# WORK TASK 1
Edit the text read from the two pictures in the rows below: replace "Khuyến mãi" with "Ưu đãi" and keep every other line unchanged. Leave the pictures out of your answer.

*** Opening EXERCISE TEXT ***

It can be difficult to disassociate the idea that dynamically typed programming languages are tied to byte-code interpreters (e.g. YARV Ruby, CPython, V8, Zend Engine, etc.). But for many languages, a compiled implementation also exists. Cython, Chicken Scheme and SBCL are good examples.
In this post I will briefly describe how I built a compiler for my Scheme implementation using artifacts from the interpreter. In doing this, I learned a simple (not novel) technique for compiling dynamic languages. I'll introduce the Javascript to C++/V8 compiler I am developing using this technique.
BSDScheme
For the past year I've developed a Scheme implementation, BSDScheme. I started with an AST-interpreter (as opposed to a byte-code compiler and VM). A more detailed blog post on the first few steps writing BSDScheme can be found here.
As I built up support for the various objects and operations in the
language, I had a sizeable base of D code for the BSDScheme
runtime. This included an object representation for primitive types
(and support for converting to and from types in D) as well as basic
Scheme operations
(+
, -
, car
, cdr
,
etc.).

*** Closing EXERCISE TEXT ***
*** Opening SOURCE DATA ***

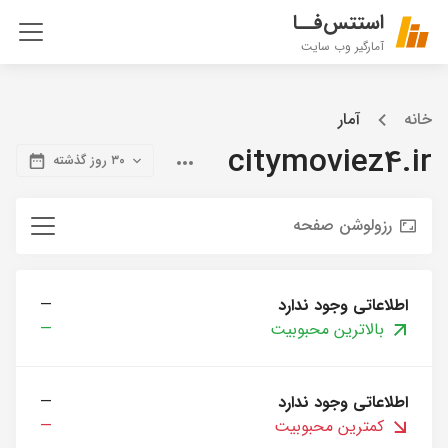
استتس‌فــا
آمارگیر وب سایت
خانه
آمار
citymoviez4.ir
۳۰ روز گذشته
رزولوشن صفحه
اطلاعاتی وجود ندارد
—
بالاترین محبوبیت
—
اطلاعاتی وجود ندارد
—
کمترین محبوبیت
—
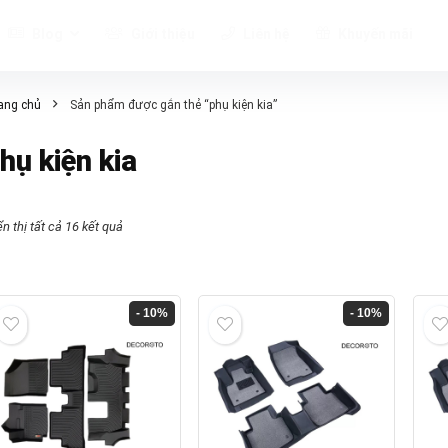
Blog
Giới thiệu
Liên hệ
Khuyến mãi
ang chủ
Sản phẩm được gắn thẻ “phụ kiện kia”
hụ kiện kia
ển thị tất cả 16 kết quả
- 10%
- 10%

*** Closing SOURCE DATA ***

# WORK TASK 2
Pick up the post on building a compiler for BSDScheme after its last sentence, and keep writing.

# ANSWER SECTION 1
استتس‌فــا
آمارگیر وب سایت
خانه
آمار
citymoviez4.ir
۳۰ روز گذشته
رزولوشن صفحه
اطلاعاتی وجود ندارد
—
بالاترین محبوبیت
—
اطلاعاتی وجود ندارد
—
کمترین محبوبیت
—
Blog
Giới thiệu
Liên hệ
Ưu đãi
ang chủ
Sản phẩm được gắn thẻ “phụ kiện kia”
hụ kiện kia
ển thị tất cả 16 kết quả
- 10%
- 10%

# ANSWER SECTION 2
When the time came to implement a compiler backend, I only needed to do codegen since the parser already existed. Furthermore, the fundamental bits had already been written: object representation and much of the standard library. So I wrote the simplest compiler I could think of by targeting D and the objects/functions I had already written to support the interpreter.
Take, for example, the equals
function
in the standard library:
Value equals(Value arguments, void** rest) {
auto tuple = valueToList(arguments);
auto left = tuple[0];
auto right = car(tuple[1]);
bool b;
switch (tagOfValue(left)) {
case ValueTag.Integer:
b = valueIsInteger(right) && valueToInteger(left) == valueToInteger(right);
break;
case ValueTag.Char:
b = valueIsChar(right) && valueToChar(left) == valueToChar(right);
break;
case ValueTag.String:
b = valueIsString(right) && valueToString(left) == valueToString(right);
break;
case ValueTag.Symbol:
b = valueIsSymbol(right) && valueToSymbol(left) == valueToSymbol(right);
break;
case ValueTag.Function:
b = valueIsFunction(right) && valueToFunction(left)[1] == valueToFunction(right)[1];
break;
case ValueTag.Bool:
b = valueIsBool(right) && valueToBool(left) == valueToBool(right);
break;
default:
b = false;
}
return makeBoolValue(b);
}
So long as my compiler generated code that used the Value
object to represent Scheme data, I already had an equals
function and large swaths of a Scheme standard library that I could
share between the compiler and interpreter.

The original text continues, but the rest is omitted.